What you will do — Determine how many lines in the records include "tsinghua". Write the number and nothing more.

Records for processing —

──────

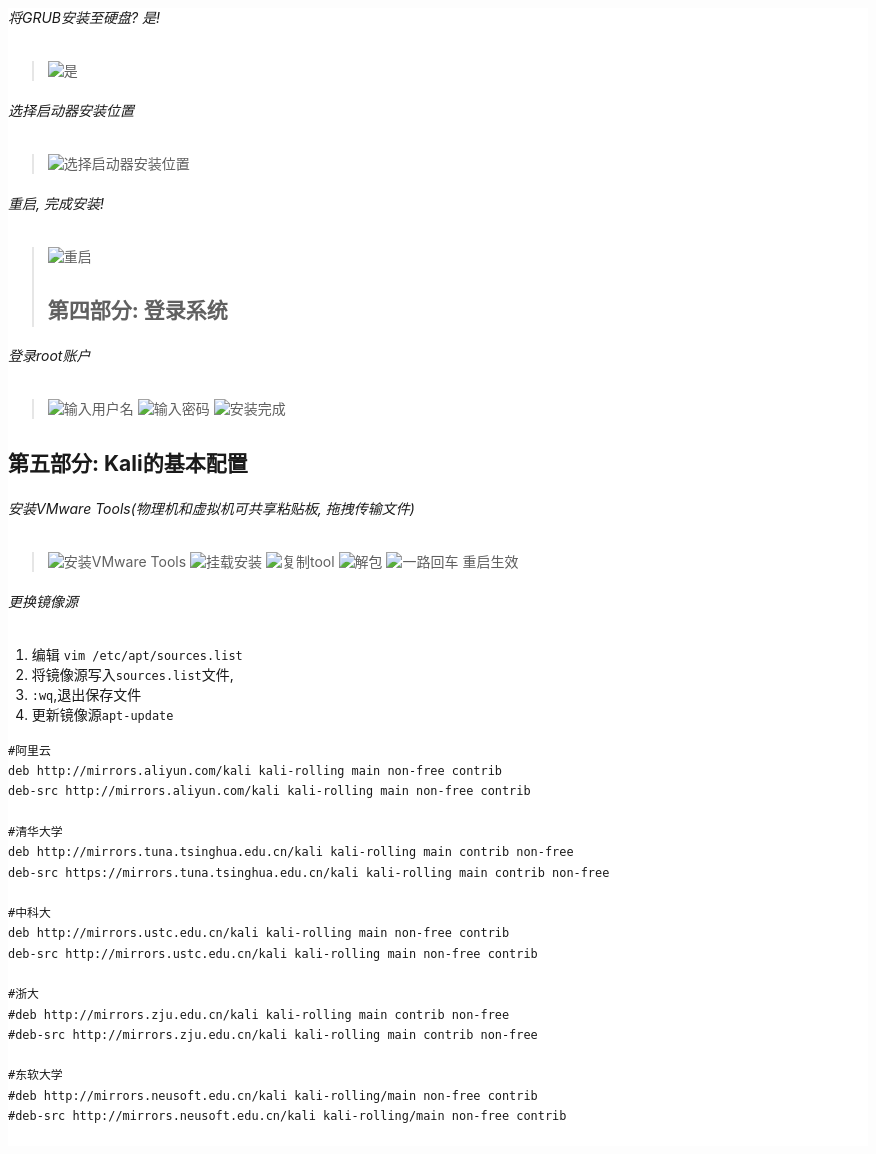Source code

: 
###### 将GRUB安装至硬盘? 是!
> ![是](https://raw.githubusercontent.com/zhaoolee/GraphBed/master/zhaoolee_images000000/0b5c17b31abcd5db0d026b7d1fff73a9.png)

###### 选择启动器安装位置
> ![选择启动器安装位置](https://raw.githubusercontent.com/zhaoolee/GraphBed/master/zhaoolee_images000000/5320cde881568cb5c531d6d1d2f7ef50.png)


###### 重启, 完成安装!
> ![重启](https://raw.githubusercontent.com/zhaoolee/GraphBed/master/zhaoolee_images000000/ccd93c9e4ef3d1128521f5c9bd501199.png)
>
> ##  第四部分: 登录系统 
###### 登录root账户
> ![输入用户名](https://raw.githubusercontent.com/zhaoolee/GraphBed/master/zhaoolee_images000000/25b0916f5ed65bb09d98f39c25836cf9.png)
> ![输入密码](https://raw.githubusercontent.com/zhaoolee/GraphBed/master/zhaoolee_images000000/235188b056db89599d26b4d59f3d4f3d.png)
> ![安装完成](https://raw.githubusercontent.com/zhaoolee/GraphBed/master/zhaoolee_images000000/3d6c36c4b03090f1e53260158bd96519.png)


## 第五部分: Kali的基本配置

###### 安装VMware Tools(物理机和虚拟机可共享粘贴板, 拖拽传输文件)
> ![安装VMware Tools](https://raw.githubusercontent.com/zhaoolee/GraphBed/master/zhaoolee_images000000/7edebfa4846d99d78e253eae74208c41.png)
> ![挂载安装](https://raw.githubusercontent.com/zhaoolee/GraphBed/master/zhaoolee_images000000/5262034282467b61709d7d598fab8230.png)
> ![复制tool](https://raw.githubusercontent.com/zhaoolee/GraphBed/master/zhaoolee_images000000/bce5efe5eb9fae2774d657b0be7b83ca.png)
> ![解包](https://raw.githubusercontent.com/zhaoolee/GraphBed/master/zhaoolee_images000000/8458ad845b34384b5f3d3f7632924bb0.png)
> ![一路回车](https://raw.githubusercontent.com/zhaoolee/GraphBed/master/zhaoolee_images000000/6c55779d49922e54cfdb6ab442b7f51e.png)
> 重启生效

###### 更换镜像源
1. 编辑 `vim /etc/apt/sources.list`
2. 将镜像源写入`sources.list`文件, 
3. `:wq`,退出保存文件
4. 更新镜像源`apt-update`
```
#阿里云
deb http://mirrors.aliyun.com/kali kali-rolling main non-free contrib
deb-src http://mirrors.aliyun.com/kali kali-rolling main non-free contrib
 
#清华大学
deb http://mirrors.tuna.tsinghua.edu.cn/kali kali-rolling main contrib non-free
deb-src https://mirrors.tuna.tsinghua.edu.cn/kali kali-rolling main contrib non-free

#中科大
deb http://mirrors.ustc.edu.cn/kali kali-rolling main non-free contrib
deb-src http://mirrors.ustc.edu.cn/kali kali-rolling main non-free contrib
  
#浙大
#deb http://mirrors.zju.edu.cn/kali kali-rolling main contrib non-free
#deb-src http://mirrors.zju.edu.cn/kali kali-rolling main contrib non-free
 
#东软大学
#deb http://mirrors.neusoft.edu.cn/kali kali-rolling/main non-free contrib
#deb-src http://mirrors.neusoft.edu.cn/kali kali-rolling/main non-free contrib
 
```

──────

Written reply — 2